Abrir chamado com informações úteis
Aplica-se a: Use este artigo ao acionar suporte sobre acesso, erro, lentidão, dado inesperado, permissões, workspace, importação, busca, relatório ou comportamento que precisa ser reproduzido na Okai.
Um chamado precisa deixar o problema encontrável
Quando algo não funciona na Okai, o primeiro objetivo do chamado não é escrever muito: é deixar o problema encontrável. O suporte precisa saber onde você estava, com qual conta, em qual workspace, em que horário e qual ação levou ao resultado inesperado. Sem esse recorte, a investigação começa procurando o ambiente antes de olhar a causa.
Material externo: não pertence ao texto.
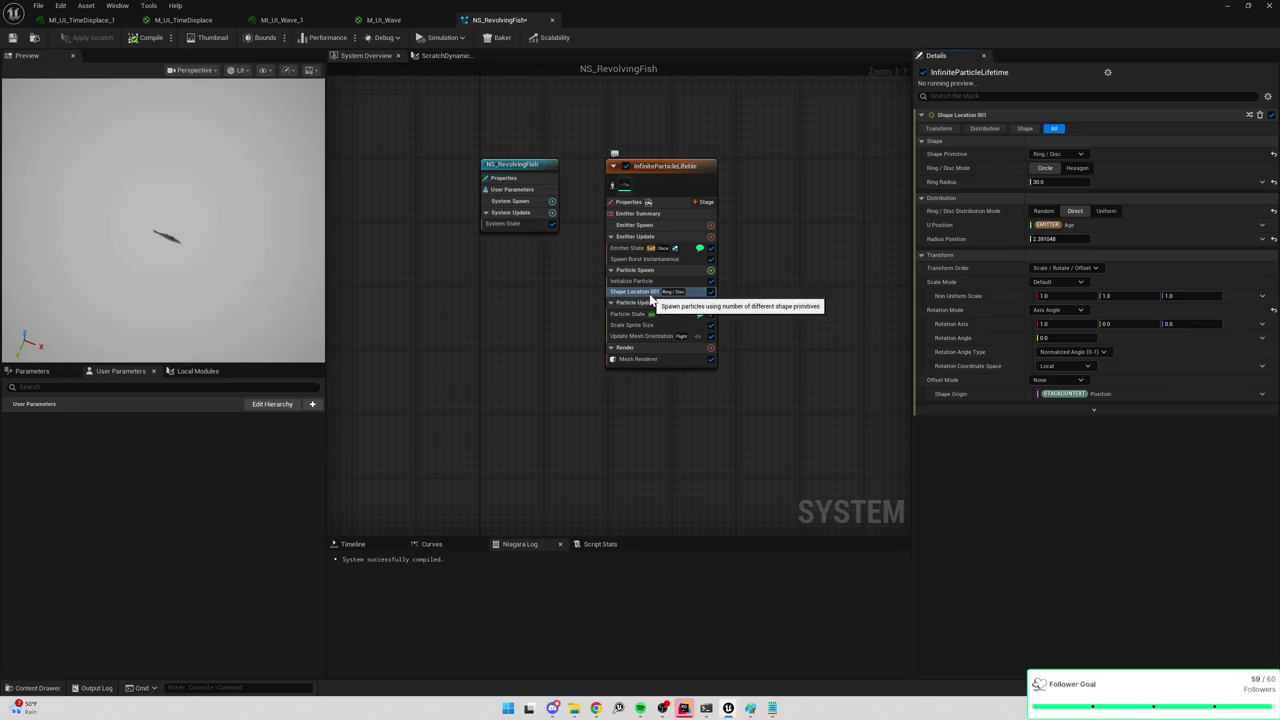
Move Shape Location 001 into Particle Update and enter 2 for Radius Position.
drag(651, 298, 643, 336)
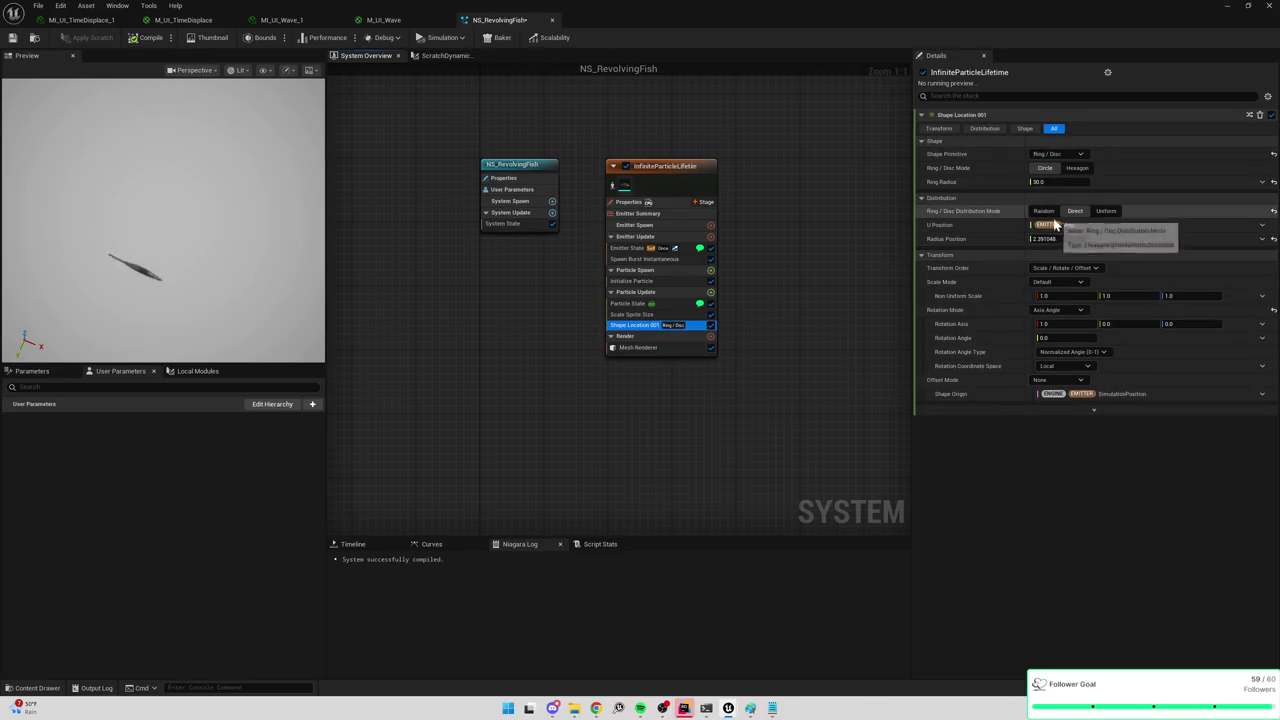
click(1056, 240)
text(2)
key(Return)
A Okai separa dados por conta, organização, workspace, permissões, filtros, tarefas, projetos e módulos. Dois relatos parecidos podem ter causas completamente diferentes se aconteceram em workspaces distintos ou com papéis diferentes. Uma busca sem resultado pode ser filtro aplicado, escopo regulatório ausente, permissão limitada, item ainda em processamento ou falha real. O chamado bom ajuda a separar essas hipóteses rapidamente.
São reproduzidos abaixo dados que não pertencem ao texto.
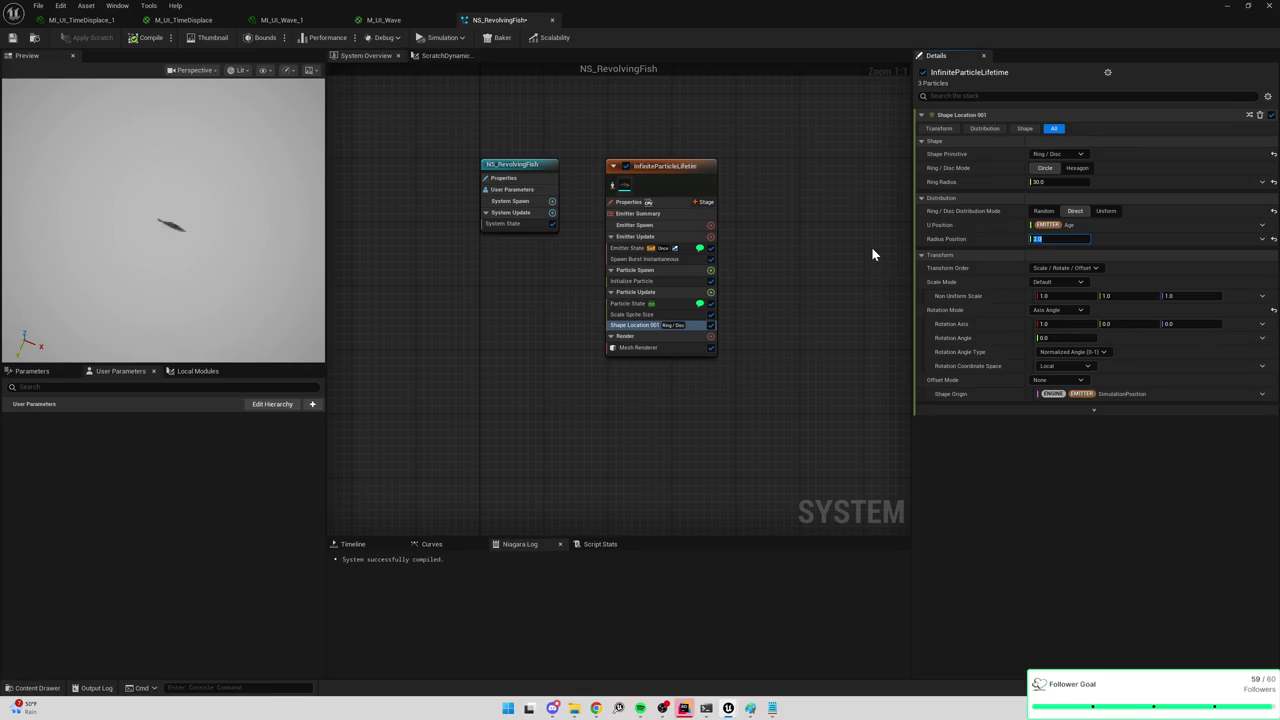
Commit Radius Position 2.0, then undo the Update Mesh Orientation deletion and the module move.
click(1062, 268)
click(1068, 268)
key(ctrl+z)
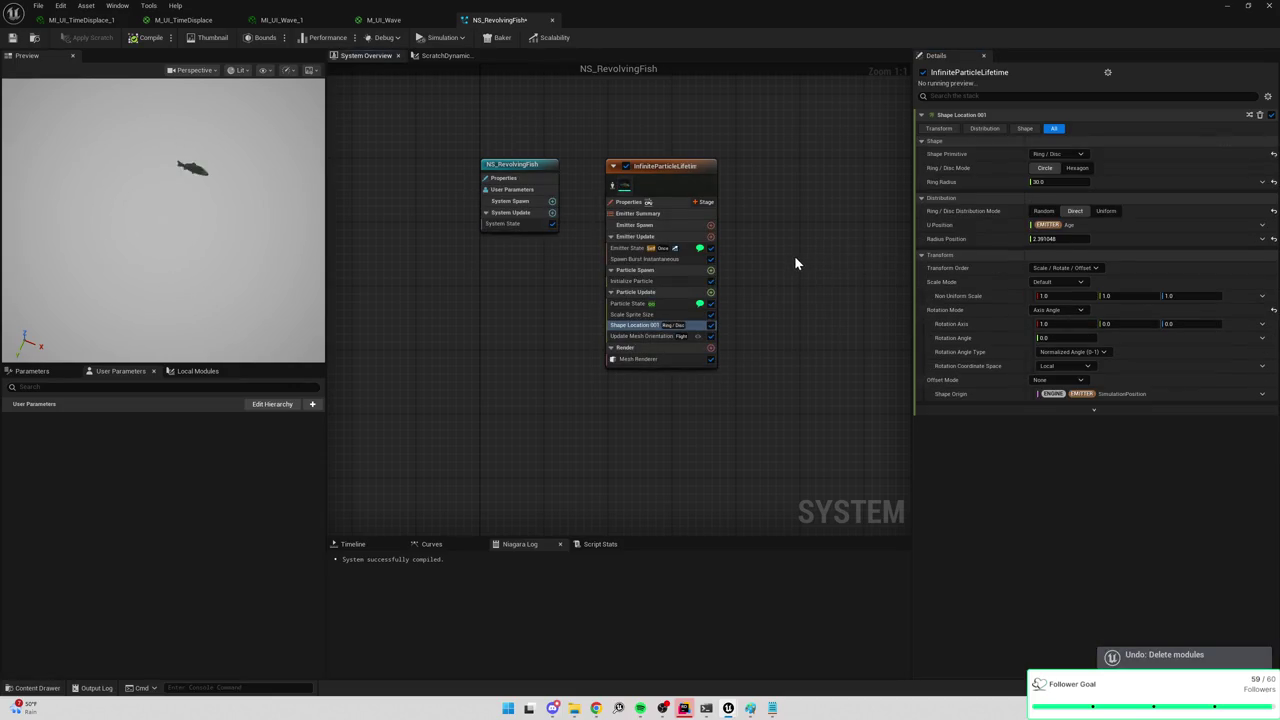
key(ctrl+z)
key(ctrl+z)
Undo the Direct distribution and burst deletions, then move Shape Location 001 into Particle Update.
key(ctrl+z)
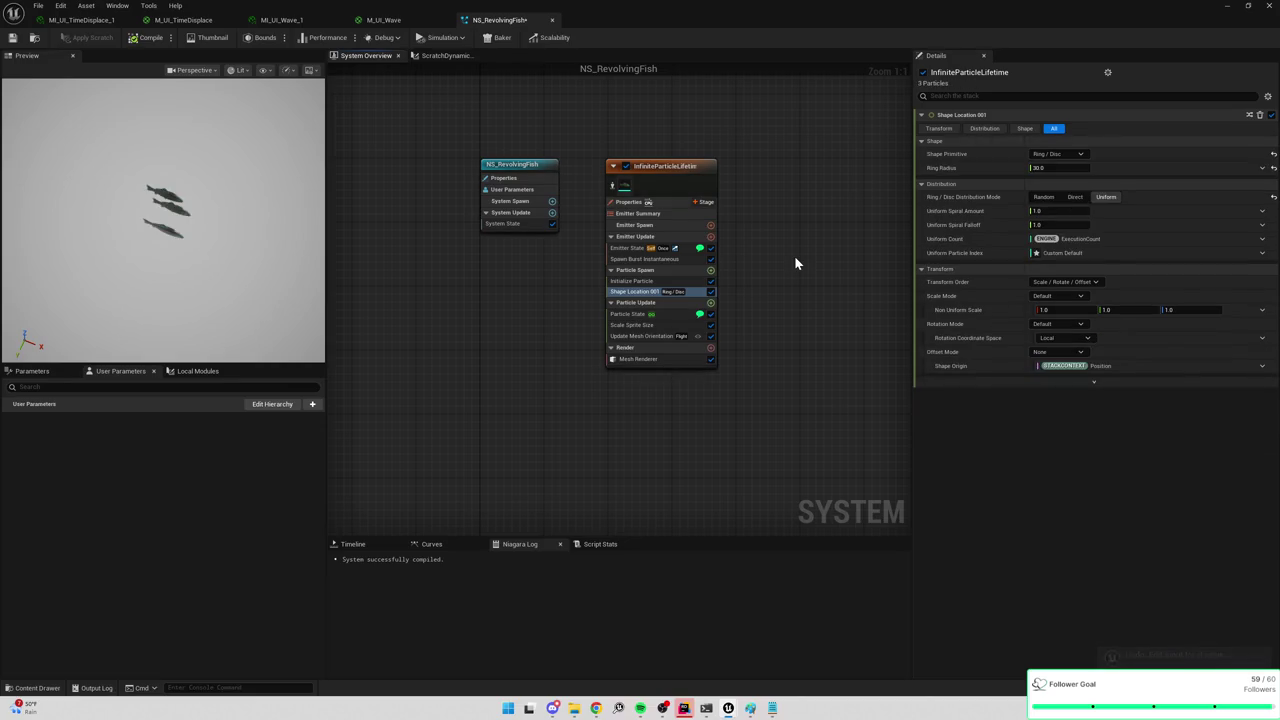
key(ctrl+z)
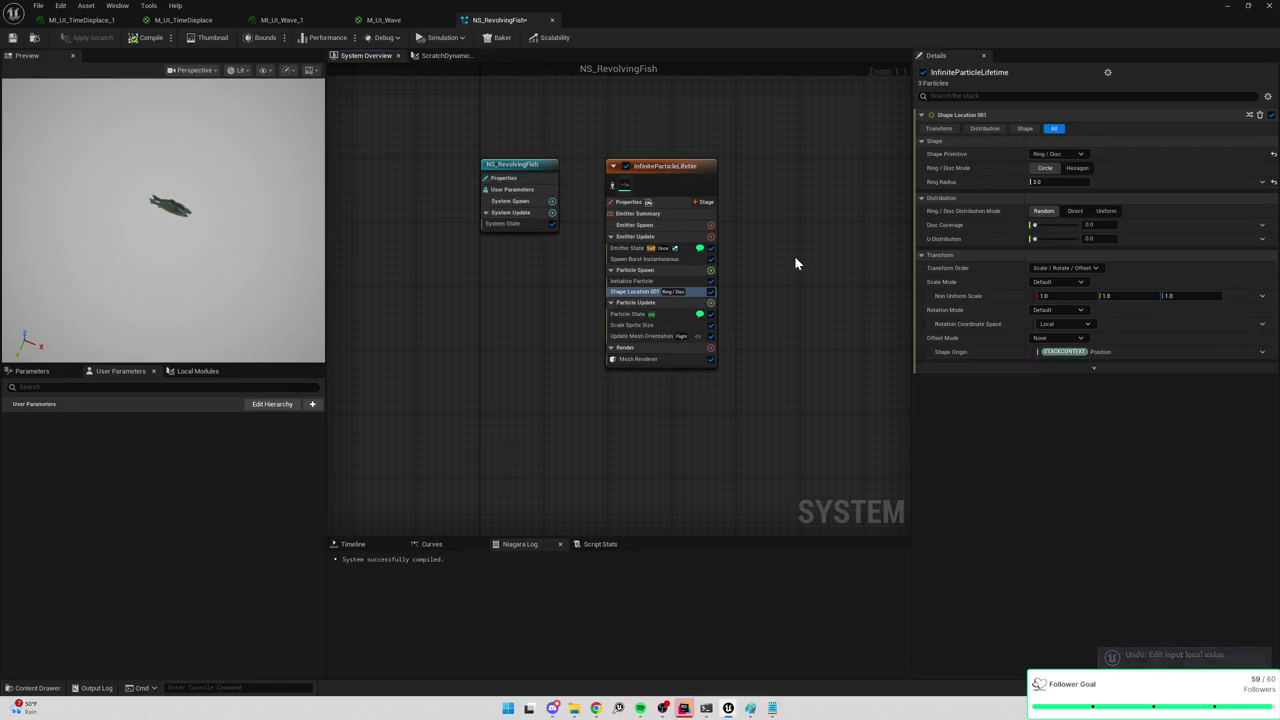
key(ctrl+z)
key(ctrl+z)
key(ctrl+z)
Pense no chamado como uma linha do tempo curta: você estava em uma página específica, tentou executar uma ação, esperava um resultado, recebeu outro resultado e percebeu um impacto. A partir dessa história, o suporte consegue reproduzir o caminho, consultar eventos próximos no horário informado e comparar o que a tela mostrou com o que o produto deveria retornar.
A regra prática: Se outra pessoa autorizada conseguir abrir a Okai, seguir o relato e chegar perto do mesmo cenário, o chamado está bem escrito. Se ela ainda precisar perguntar qual conta, qual workspace, qual URL ou qual mensagem apareceu, faltou contexto essencial.
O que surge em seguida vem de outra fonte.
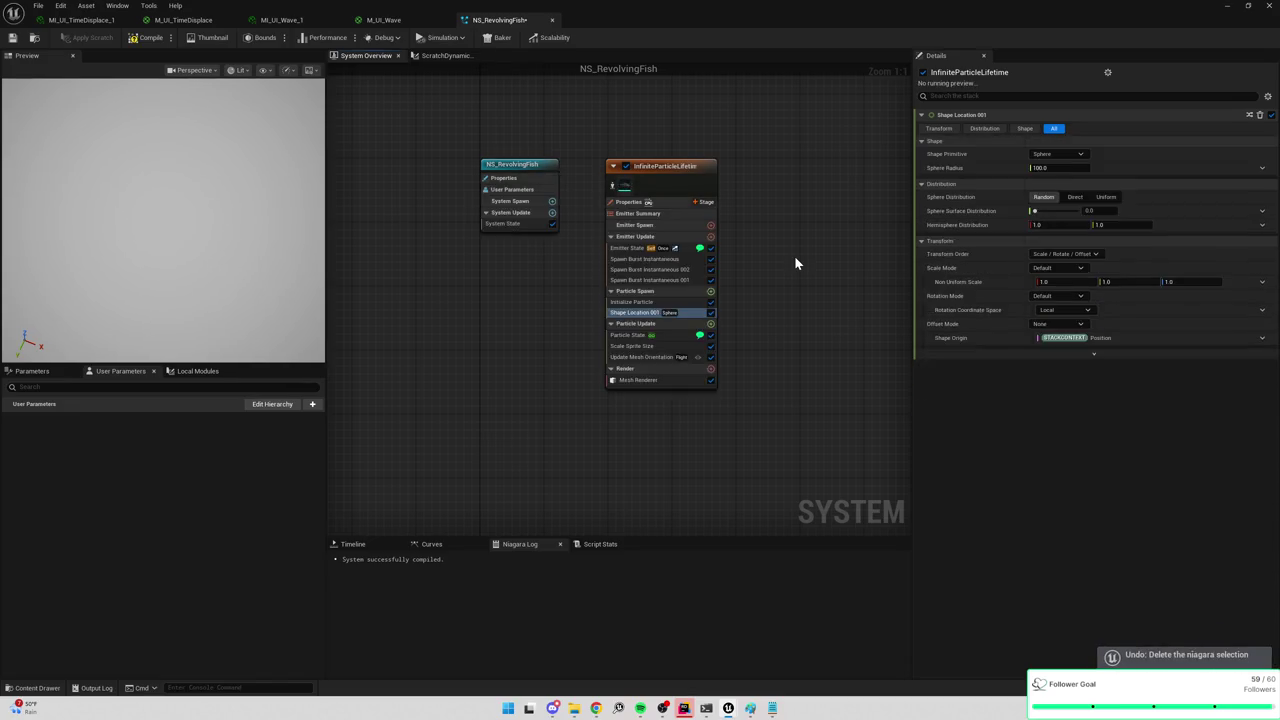
key(ctrl+z)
Comece pelo recorte, não pela conclusão
Evite abrir o chamado apenas com uma conclusão, como a busca está errada, minha permissão sumiu ou o sistema não salvou. Essas frases podem estar certas, mas pulam a parte que permite confirmar a causa. Descreva primeiro o comportamento observado e deixe a conclusão como hipótese.
- Em vez de dizer que a busca está quebrada, informe o termo pesquisado, os filtros ativos, o workspace, a coleção ou área consultada e um exemplo de item que você esperava encontrar.
- Em vez de dizer que perdeu acesso, informe o e-mail usado para entrar, o workspace que deveria aparecer, o que aparece no seletor e desde quando notou a diferença.
- Em vez de dizer que uma tarefa desapareceu, informe o nome ou identificador da tarefa, o projeto, o responsável esperado, o filtro usado e a última vez em que a tarefa foi vista.
- Em vez de dizer que o botão não funciona, informe qual botão, em qual página, depois de preencher quais campos e se houve mensagem, carregamento infinito ou retorno silencioso.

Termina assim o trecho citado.